**WORK TO COMPLETE:** Recast the lines from the first one up to and including the line containing "Dot at: (286, 123)" as a numbered list, omitting any blank lines.

━━━ RECORD EXTRACTS

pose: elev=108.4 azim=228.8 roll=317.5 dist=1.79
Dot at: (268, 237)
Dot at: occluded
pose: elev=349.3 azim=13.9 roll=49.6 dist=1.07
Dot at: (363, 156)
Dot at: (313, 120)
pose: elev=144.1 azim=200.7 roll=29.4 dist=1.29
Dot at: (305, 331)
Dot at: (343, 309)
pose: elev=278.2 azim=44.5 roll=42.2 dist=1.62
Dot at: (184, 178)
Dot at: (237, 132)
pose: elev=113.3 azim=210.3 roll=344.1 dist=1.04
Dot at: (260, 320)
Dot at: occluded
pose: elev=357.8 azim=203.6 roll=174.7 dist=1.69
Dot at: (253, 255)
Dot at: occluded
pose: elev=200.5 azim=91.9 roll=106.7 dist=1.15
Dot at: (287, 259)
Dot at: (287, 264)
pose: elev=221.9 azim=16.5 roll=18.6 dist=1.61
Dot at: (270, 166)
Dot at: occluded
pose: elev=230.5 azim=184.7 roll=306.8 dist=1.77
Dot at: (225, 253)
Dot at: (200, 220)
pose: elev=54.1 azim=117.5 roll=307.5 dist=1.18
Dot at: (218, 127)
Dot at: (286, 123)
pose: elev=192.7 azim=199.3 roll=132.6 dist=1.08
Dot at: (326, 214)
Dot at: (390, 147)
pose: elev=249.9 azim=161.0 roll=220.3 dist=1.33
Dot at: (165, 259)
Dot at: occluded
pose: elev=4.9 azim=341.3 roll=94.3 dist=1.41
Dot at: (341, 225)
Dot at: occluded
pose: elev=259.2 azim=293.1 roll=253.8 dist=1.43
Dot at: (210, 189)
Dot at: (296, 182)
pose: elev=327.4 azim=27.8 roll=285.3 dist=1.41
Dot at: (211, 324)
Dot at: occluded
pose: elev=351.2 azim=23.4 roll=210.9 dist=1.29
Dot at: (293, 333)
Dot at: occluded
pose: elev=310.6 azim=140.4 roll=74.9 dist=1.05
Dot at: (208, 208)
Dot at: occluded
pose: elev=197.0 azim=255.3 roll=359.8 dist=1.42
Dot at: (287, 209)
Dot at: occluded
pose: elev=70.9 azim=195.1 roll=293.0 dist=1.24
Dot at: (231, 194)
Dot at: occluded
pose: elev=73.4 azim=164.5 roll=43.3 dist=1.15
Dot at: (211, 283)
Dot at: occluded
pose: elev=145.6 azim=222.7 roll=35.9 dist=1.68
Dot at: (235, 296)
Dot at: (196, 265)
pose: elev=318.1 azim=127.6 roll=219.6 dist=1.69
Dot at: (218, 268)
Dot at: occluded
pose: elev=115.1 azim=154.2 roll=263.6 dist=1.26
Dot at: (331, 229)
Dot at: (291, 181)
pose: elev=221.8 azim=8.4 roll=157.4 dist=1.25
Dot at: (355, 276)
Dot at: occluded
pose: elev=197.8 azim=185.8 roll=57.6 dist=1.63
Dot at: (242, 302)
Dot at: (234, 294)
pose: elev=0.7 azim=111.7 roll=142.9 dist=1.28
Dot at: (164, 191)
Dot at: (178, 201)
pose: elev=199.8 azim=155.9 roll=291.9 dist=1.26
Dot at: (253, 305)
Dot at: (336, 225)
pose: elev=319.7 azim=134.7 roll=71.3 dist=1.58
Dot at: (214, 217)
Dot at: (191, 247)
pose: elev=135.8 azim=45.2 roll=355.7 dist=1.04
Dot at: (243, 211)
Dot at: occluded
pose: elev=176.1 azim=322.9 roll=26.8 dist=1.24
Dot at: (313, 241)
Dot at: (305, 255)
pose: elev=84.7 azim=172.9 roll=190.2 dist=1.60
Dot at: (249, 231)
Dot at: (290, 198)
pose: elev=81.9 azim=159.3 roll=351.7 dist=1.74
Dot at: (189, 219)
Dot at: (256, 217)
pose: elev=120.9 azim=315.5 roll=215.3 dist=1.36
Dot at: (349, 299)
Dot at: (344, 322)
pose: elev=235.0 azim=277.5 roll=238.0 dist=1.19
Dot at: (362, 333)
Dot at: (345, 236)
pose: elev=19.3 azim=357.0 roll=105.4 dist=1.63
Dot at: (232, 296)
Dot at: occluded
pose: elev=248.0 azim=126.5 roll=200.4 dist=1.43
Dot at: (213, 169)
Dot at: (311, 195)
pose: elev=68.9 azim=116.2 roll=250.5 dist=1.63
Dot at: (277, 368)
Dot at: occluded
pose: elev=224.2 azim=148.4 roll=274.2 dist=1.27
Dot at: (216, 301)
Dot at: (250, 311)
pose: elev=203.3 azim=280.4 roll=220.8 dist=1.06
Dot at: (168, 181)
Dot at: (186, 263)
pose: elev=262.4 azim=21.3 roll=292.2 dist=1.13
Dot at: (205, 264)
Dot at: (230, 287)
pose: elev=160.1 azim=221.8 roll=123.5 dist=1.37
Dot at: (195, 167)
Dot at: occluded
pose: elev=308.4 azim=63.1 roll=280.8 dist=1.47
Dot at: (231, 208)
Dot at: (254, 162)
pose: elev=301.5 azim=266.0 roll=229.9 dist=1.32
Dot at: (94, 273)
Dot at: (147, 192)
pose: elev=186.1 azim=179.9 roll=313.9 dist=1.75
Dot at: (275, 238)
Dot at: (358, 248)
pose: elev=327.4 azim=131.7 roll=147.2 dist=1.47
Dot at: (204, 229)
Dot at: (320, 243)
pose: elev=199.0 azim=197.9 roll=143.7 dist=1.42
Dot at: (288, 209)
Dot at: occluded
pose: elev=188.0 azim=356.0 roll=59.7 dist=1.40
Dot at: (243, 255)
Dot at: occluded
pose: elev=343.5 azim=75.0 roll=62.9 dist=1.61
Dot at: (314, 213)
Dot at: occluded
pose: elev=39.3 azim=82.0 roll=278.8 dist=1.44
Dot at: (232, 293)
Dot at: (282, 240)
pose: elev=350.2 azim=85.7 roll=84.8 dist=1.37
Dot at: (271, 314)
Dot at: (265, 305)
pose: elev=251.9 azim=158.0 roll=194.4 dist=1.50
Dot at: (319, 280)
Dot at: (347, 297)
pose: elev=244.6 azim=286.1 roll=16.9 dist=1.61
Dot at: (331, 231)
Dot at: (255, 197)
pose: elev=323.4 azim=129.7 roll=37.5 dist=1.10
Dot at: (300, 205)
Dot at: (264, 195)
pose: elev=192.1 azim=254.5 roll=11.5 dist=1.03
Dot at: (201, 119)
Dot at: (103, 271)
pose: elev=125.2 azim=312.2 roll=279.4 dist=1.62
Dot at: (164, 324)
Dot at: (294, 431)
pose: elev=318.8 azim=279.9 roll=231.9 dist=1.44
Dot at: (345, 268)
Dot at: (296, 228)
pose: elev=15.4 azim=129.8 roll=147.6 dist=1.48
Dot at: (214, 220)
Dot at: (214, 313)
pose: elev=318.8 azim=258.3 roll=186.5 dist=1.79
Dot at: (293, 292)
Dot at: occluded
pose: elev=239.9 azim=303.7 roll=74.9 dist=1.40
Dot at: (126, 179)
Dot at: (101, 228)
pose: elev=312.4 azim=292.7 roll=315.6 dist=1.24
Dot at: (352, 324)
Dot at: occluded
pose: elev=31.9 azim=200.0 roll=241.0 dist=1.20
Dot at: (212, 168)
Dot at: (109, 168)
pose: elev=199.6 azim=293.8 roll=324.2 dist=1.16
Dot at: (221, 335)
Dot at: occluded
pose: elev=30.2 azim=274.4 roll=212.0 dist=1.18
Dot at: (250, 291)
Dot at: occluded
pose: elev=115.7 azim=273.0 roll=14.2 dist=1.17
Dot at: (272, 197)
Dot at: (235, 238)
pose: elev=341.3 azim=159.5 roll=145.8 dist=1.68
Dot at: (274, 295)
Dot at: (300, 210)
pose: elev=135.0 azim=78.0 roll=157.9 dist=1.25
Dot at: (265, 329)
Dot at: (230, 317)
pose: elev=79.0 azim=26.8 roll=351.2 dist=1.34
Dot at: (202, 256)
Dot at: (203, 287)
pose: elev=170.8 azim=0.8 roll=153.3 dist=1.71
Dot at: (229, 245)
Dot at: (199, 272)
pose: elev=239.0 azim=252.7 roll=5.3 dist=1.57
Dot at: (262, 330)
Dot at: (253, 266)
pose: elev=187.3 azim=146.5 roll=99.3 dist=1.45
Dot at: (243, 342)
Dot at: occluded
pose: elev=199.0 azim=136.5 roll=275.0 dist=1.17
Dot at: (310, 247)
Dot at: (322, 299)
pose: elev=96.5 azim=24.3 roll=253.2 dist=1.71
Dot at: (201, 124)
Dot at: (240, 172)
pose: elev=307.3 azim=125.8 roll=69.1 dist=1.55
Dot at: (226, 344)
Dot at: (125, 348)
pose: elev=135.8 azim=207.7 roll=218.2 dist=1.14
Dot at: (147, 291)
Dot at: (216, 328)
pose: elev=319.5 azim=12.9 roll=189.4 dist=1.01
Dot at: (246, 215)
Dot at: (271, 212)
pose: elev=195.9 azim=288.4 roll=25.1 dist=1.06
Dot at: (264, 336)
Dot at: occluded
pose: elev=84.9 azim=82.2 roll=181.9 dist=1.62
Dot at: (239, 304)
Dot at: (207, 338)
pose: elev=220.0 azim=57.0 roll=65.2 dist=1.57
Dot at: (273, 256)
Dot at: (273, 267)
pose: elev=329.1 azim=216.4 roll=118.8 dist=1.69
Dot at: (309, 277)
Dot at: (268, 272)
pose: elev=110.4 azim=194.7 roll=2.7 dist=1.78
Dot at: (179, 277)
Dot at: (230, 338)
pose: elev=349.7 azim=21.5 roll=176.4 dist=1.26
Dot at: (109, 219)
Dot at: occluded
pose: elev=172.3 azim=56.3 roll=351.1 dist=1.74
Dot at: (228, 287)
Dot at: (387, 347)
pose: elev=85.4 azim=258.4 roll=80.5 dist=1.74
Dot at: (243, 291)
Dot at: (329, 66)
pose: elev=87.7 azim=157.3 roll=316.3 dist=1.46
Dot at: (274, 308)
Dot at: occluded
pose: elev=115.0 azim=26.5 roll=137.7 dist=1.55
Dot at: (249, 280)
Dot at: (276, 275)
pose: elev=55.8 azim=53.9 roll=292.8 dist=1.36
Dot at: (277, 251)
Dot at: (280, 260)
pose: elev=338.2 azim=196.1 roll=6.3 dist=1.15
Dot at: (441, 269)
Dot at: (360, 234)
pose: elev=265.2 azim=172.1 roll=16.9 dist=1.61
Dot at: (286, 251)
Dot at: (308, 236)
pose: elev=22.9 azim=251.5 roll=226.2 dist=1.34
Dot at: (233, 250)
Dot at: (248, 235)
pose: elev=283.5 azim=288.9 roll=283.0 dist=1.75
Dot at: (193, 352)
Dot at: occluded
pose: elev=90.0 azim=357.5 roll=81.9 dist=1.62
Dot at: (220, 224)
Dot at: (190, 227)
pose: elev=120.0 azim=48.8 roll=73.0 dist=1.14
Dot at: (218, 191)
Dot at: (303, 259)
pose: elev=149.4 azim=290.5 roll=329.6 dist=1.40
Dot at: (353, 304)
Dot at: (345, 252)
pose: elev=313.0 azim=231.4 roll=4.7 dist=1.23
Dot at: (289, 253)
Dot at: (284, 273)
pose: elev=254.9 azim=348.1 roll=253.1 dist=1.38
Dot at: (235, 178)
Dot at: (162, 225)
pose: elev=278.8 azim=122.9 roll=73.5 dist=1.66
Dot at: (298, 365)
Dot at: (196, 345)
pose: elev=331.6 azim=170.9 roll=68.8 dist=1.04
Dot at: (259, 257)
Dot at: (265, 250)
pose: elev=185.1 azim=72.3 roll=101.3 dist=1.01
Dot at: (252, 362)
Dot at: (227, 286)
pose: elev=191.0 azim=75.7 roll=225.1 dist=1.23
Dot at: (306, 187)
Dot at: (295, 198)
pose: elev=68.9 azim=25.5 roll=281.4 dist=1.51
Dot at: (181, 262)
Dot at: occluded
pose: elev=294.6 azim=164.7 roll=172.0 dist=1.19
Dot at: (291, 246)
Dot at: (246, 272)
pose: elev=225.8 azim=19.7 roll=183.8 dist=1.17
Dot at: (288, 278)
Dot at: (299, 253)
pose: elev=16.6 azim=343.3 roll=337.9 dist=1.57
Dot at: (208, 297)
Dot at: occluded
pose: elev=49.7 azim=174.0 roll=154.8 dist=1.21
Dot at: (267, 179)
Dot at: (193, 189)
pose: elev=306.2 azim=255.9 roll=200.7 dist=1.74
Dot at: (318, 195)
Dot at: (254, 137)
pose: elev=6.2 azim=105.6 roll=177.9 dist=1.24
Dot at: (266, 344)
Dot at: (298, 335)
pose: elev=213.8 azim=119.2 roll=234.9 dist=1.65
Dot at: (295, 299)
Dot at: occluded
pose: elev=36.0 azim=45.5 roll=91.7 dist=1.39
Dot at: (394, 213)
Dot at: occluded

━━━━━━

**EXERCISE SOLUTION:**
1. pose: elev=108.4 azim=228.8 roll=317.5 dist=1.79
2. Dot at: (268, 237)
3. Dot at: occluded
4. pose: elev=349.3 azim=13.9 roll=49.6 dist=1.07
5. Dot at: (363, 156)
6. Dot at: (313, 120)
7. pose: elev=144.1 azim=200.7 roll=29.4 dist=1.29
8. Dot at: (305, 331)
9. Dot at: (343, 309)
10. pose: elev=278.2 azim=44.5 roll=42.2 dist=1.62
11. Dot at: (184, 178)
12. Dot at: (237, 132)
13. pose: elev=113.3 azim=210.3 roll=344.1 dist=1.04
14. Dot at: (260, 320)
15. Dot at: occluded
16. pose: elev=357.8 azim=203.6 roll=174.7 dist=1.69
17. Dot at: (253, 255)
18. Dot at: occluded
19. pose: elev=200.5 azim=91.9 roll=106.7 dist=1.15
20. Dot at: (287, 259)
21. Dot at: (287, 264)
22. pose: elev=221.9 azim=16.5 roll=18.6 dist=1.61
23. Dot at: (270, 166)
24. Dot at: occluded
25. pose: elev=230.5 azim=184.7 roll=306.8 dist=1.77
26. Dot at: (225, 253)
27. Dot at: (200, 220)
28. pose: elev=54.1 azim=117.5 roll=307.5 dist=1.18
29. Dot at: (218, 127)
30. Dot at: (286, 123)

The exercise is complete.